_Work instructions_
Each line of the records needs to be written out exactly, with any image left out.
= = = = = = =
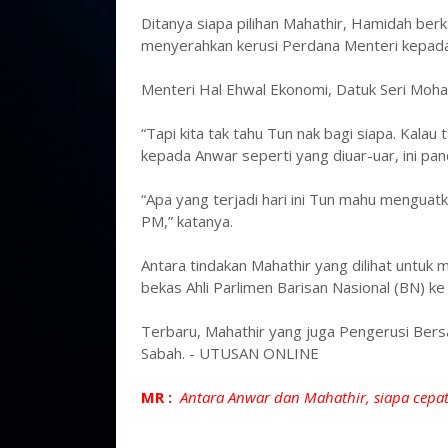
Ditanya siapa pilihan Mahathir, Hamidah be
menyerahkan kerusi Perdana Menteri kepad
Menteri Hal Ehwal Ekonomi, Datuk Seri Moha
“Tapi kita tak tahu Tun nak bagi siapa. Kala
kepada Anwar seperti yang diuar-uar, ini pan
“Apa yang terjadi hari ini Tun mahu mengua
PM,” katanya.
Antara tindakan Mahathir yang dilihat untu
bekas Ahli Parlimen Barisan Nasional (BN) ke
Terbaru, Mahathir yang juga Pengerusi Bers
Sabah. - UTUSAN ONLINE
MR :
Antara Anwar dan Mahathir, siapa cepat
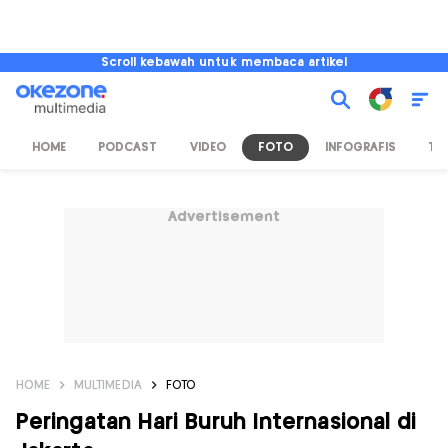
Scroll kebawah untuk membaca artikel
HOME
PODCAST
VIDEO
FOTO
INFOGRAFIS
TV
Advertisement
HOME
MULTIMEDIA
FOTO
Peringatan Hari Buruh Internasional di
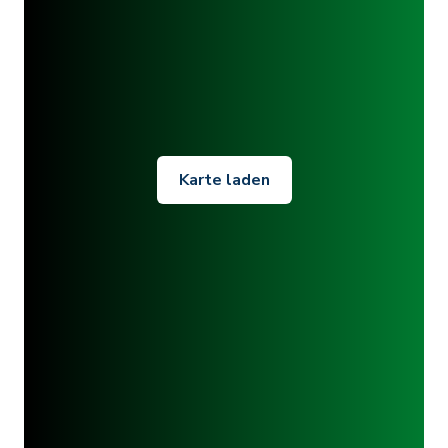
Karte laden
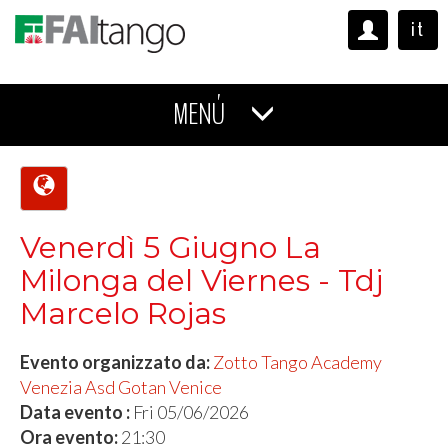
it
MENÚ
Venerdì 5 Giugno La
Milonga del Viernes - Tdj
Marcelo Rojas
Evento organizzato da:
Zotto Tango Academy
Venezia Asd Gotan Venice
Data evento :
Fri 05/06/2026
Ora evento:
21:30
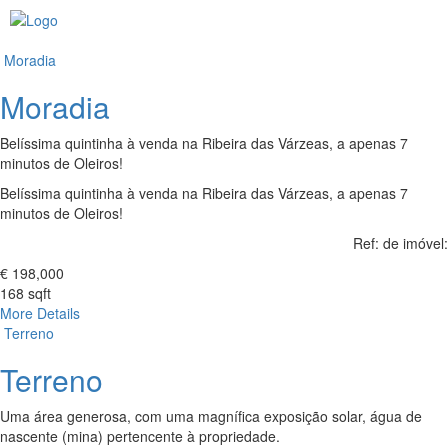
Toggl
navig
Moradia
Moradia
Belíssima quintinha à venda na Ribeira das Várzeas, a apenas 7
minutos de Oleiros!
Belíssima quintinha à venda na Ribeira das Várzeas, a apenas 7
minutos de Oleiros!
Ref: de imóvel:
€ 198,000
168 sqft
More Details
Terreno
Terreno
Uma área generosa, com uma magnífica exposição solar, água de
nascente (mina) pertencente à propriedade.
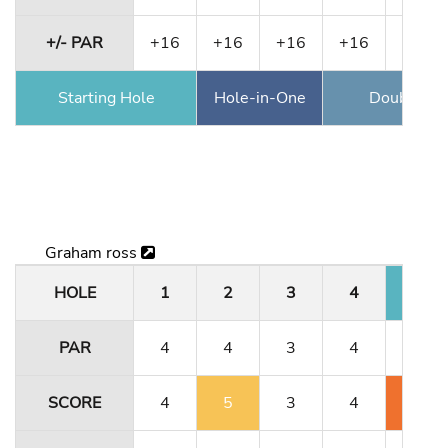
+/- PAR
+16
+16
+16
+16
+4
Starting Hole
Hole-in-One
Double Ea
Graham ross
HOLE
1
2
3
4
5
PAR
4
4
3
4
4
SCORE
4
5
3
4
6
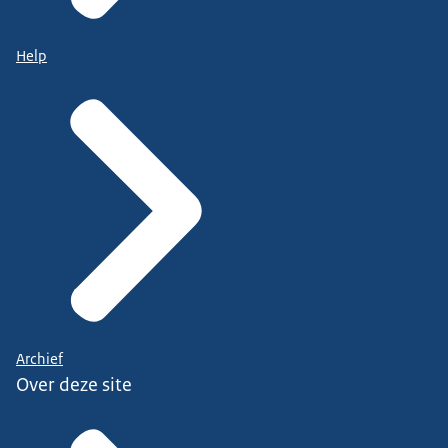
Help
Archief
Over deze site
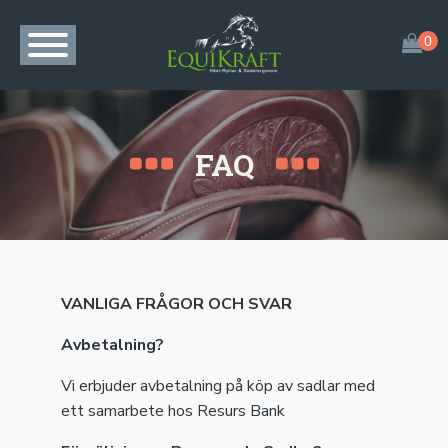
FAQ
VANLIGA FRÅGOR OCH SVAR
Avbetalning?
Vi erbjuder avbetalning på köp av sadlar med
ett samarbete hos Resurs Bank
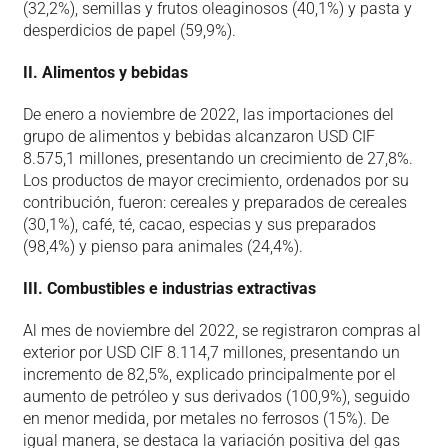
(32,2%), semillas y frutos oleaginosos (40,1%) y pasta y
desperdicios de papel (59,9%).
II. Alimentos y bebidas
De enero a noviembre de 2022, las importaciones del
grupo de alimentos y bebidas alcanzaron USD CIF
8.575,1 millones, presentando un crecimiento de 27,8%.
Los productos de mayor crecimiento, ordenados por su
contribución, fueron: cereales y preparados de cereales
(30,1%), café, té, cacao, especias y sus preparados
(98,4%) y pienso para animales (24,4%).
III. Combustibles e industrias extractivas
Al mes de noviembre del 2022, se registraron compras al
exterior por USD CIF 8.114,7 millones, presentando un
incremento de 82,5%, explicado principalmente por el
aumento de petróleo y sus derivados (100,9%), seguido
en menor medida, por metales no ferrosos (15%). De
igual manera, se destaca la variación positiva del gas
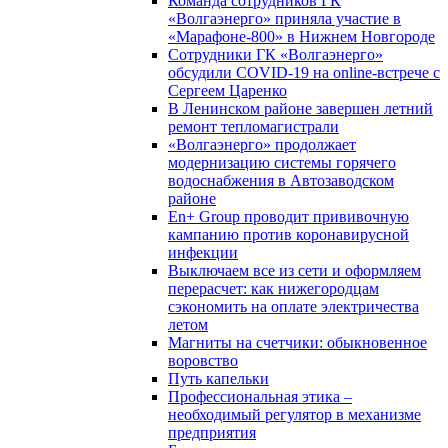
Команда сотрудников ГК
«Волгаэнерго» приняла участие в
«Марафоне-800» в Нижнем Новгороде
Сотрудники ГК «Волгаэнерго»
обсудили COVID-19 на online-встрече с
Сергеем Царенко
В Ленинском районе завершен летний
ремонт тепломагистрали
«Волгаэнерго» продолжает
модернизацию системы горячего
водоснабжения в Автозаводском
районе
En+ Group проводит прививочную
кампанию против коронавирусной
инфекции
Выключаем все из сети и оформляем
перерасчет: как нижегородцам
сэкономить на оплате электричества
летом
Магниты на счетчики: обыкновенное
воровство
Путь капельки
Профессиональная этика –
необходимый регулятор в механизме
предприятия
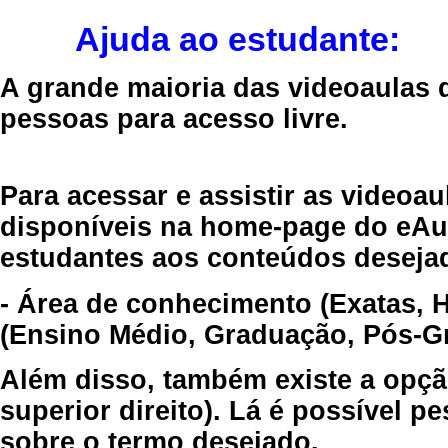
Ajuda ao estudante:
A grande maioria das videoaulas 
pessoas para acesso livre.
Para acessar e assistir as videoa
disponíveis na home-page do eAul
estudantes aos conteúdos desejad
- Área de conhecimento (Exatas, 
(Ensino Médio, Graduação, Pós-Gr
Além disso, também existe a opçã
superior direito). Lá é possível 
sobre o termo desejado.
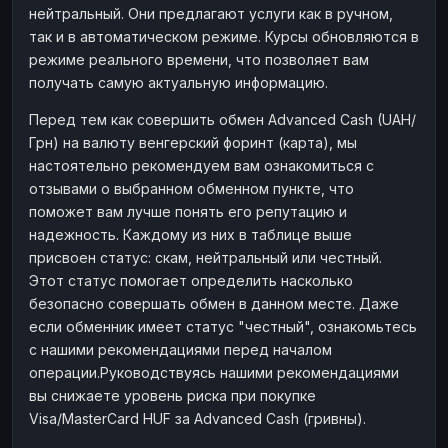
нейтральный. Они предлагают услуги как в ручном,
Наличные
Наличные
RUB
RUB
так и в автоматическом режиме. Курсы обновляются в
Наличные
Наличные
режиме реального времени, что позволяет вам
USD
USD
получать самую актуальную информацию.
Наличные
Наличные
KZT
KZT
Перед тем как совершить обмен Advanced Cash (UAH/
Грн) на валюту венгерский форинт (карта), мы
настоятельно рекомендуем вам ознакомиться с
отзывами о выбранном обменном пункте, что
поможет вам лучше понять его репутацию и
надежность. Каждому из них в таблице выше
присвоен статус: скам, нейтральный или честный.
Этот статус помогает определить насколько
безопасно совершать обмен в данном месте. Даже
если обменник имеет статус "честный", ознакомьтесь
с нашими рекомендациями перед началом
операции.Руководствуясь нашими рекомендациями
вы снижаете уровень риска при покупке
Visa/MasterCard HUF за Advanced Cash (гривны).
= = = = = = =
_Response area_
Ditanya siapa pilihan Mahathir, Hamidah be
menyerahkan kerusi Perdana Menteri kepad
Menteri Hal Ehwal Ekonomi, Datuk Seri Moha
“Tapi kita tak tahu Tun nak bagi siapa. Kala
kepada Anwar seperti yang diuar-uar, ini pan
“Apa yang terjadi hari ini Tun mahu mengua
PM,” katanya.
Antara tindakan Mahathir yang dilihat untu
bekas Ahli Parlimen Barisan Nasional (BN) ke
Terbaru, Mahathir yang juga Pengerusi Bers
Sabah. - UTUSAN ONLINE
MR :
Antara Anwar dan Mahathir, siapa cepat
Scroll kebawah untuk membaca artikel
HOME
PODCAST
VIDEO
FOTO
INFOGRAFIS
TV
Advertisement
HOME
MULTIMEDIA
FOTO
Peringatan Hari Buruh Internasional di
Karte laden
it
MENÚ
Venerdì 5 Giugno La
Milonga del Viernes - Tdj
Marcelo Rojas
Evento organizzato da:
Zotto Tango Academy
Venezia Asd Gotan Venice
Data evento :
Fri 05/06/2026
Ora evento:
21:30
Toggl
navig
Moradia
Moradia
Belíssima quintinha à venda na Ribeira das Várzeas, a apenas 7
minutos de Oleiros!
Belíssima quintinha à venda na Ribeira das Várzeas, a apenas 7
minutos de Oleiros!
Ref: de imóvel:
€ 198,000
168 sqft
More Details
Terreno
Terreno
Uma área generosa, com uma magnífica exposição solar, água de
nascente (mina) pertencente à propriedade.
+/- PAR
+16
+16
+16
+16
+4
Starting Hole
Hole-in-One
Double Ea
Graham ross
HOLE
1
2
3
4
5
PAR
4
4
3
4
4
SCORE
4
5
3
4
6
Help
Archief
Over deze site
FAQ
VANLIGA FRÅGOR OCH SVAR
Avbetalning?
Vi erbjuder avbetalning på köp av sadlar med
ett samarbete hos Resurs Bank
(32,2%), semillas y frutos oleaginosos (40,1%) y pasta y
desperdicios de papel (59,9%).
II. Alimentos y bebidas
De enero a noviembre de 2022, las importaciones del
grupo de alimentos y bebidas alcanzaron USD CIF
8.575,1 millones, presentando un crecimiento de 27,8%.
Los productos de mayor crecimiento, ordenados por su
contribución, fueron: cereales y preparados de cereales
(30,1%), café, té, cacao, especias y sus preparados
(98,4%) y pienso para animales (24,4%).
III. Combustibles e industrias extractivas
Al mes de noviembre del 2022, se registraron compras al
exterior por USD CIF 8.114,7 millones, presentando un
incremento de 82,5%, explicado principalmente por el
aumento de petróleo y sus derivados (100,9%), seguido
en menor medida, por metales no ferrosos (15%). De
igual manera, se destaca la variación positiva del gas
Команда сотрудников ГК
«Волгаэнерго» приняла участие в
«Марафоне-800» в Нижнем Новгороде
Сотрудники ГК «Волгаэнерго»
обсудили COVID-19 на online-встрече с
Сергеем Царенко
В Ленинском районе завершен летний
ремонт тепломагистрали
«Волгаэнерго» продолжает
модернизацию системы горячего
водоснабжения в Автозаводском
районе
En+ Group проводит прививочную
кампанию против коронавирусной
инфекции
Выключаем все из сети и оформляем
перерасчет: как нижегородцам
сэкономить на оплате электричества
летом
Магниты на счетчики: обыкновенное
воровство
Путь капельки
Профессиональная этика –
необходимый регулятор в механизме
предприятия
Ajuda ao estudante:
A grande maioria das videoaulas 
pessoas para acesso livre.
Para acessar e assistir as videoa
disponíveis na home-page do eAul
estudantes aos conteúdos desejad
- Área de conhecimento (Exatas, 
(Ensino Médio, Graduação, Pós-Gr
Além disso, também existe a opçã
superior direito). Lá é possível 
sobre o termo desejado.
нейтральный. Они предлагают услуги как в ручном,
Наличные
Наличные
RUB
RUB
так и в автоматическом режиме. Курсы обновляются в
Наличные
Наличные
режиме реального времени, что позволяет вам
USD
USD
получать самую актуальную информацию.
Наличные
Наличные
KZT
KZT
Перед тем как совершить обмен Advanced Cash (UAH/
Грн) на валюту венгерский форинт (карта), мы
настоятельно рекомендуем вам ознакомиться с
отзывами о выбранном обменном пункте, что
поможет вам лучше понять его репутацию и
надежность. Каждому из них в таблице выше
присвоен статус: скам, нейтральный или честный.
Этот статус помогает определить насколько
безопасно совершать обмен в данном месте. Даже
если обменник имеет статус "честный", ознакомьтесь
с нашими рекомендациями перед началом
операции.Руководствуясь нашими рекомендациями
вы снижаете уровень риска при покупке
Visa/MasterCard HUF за Advanced Cash (гривны).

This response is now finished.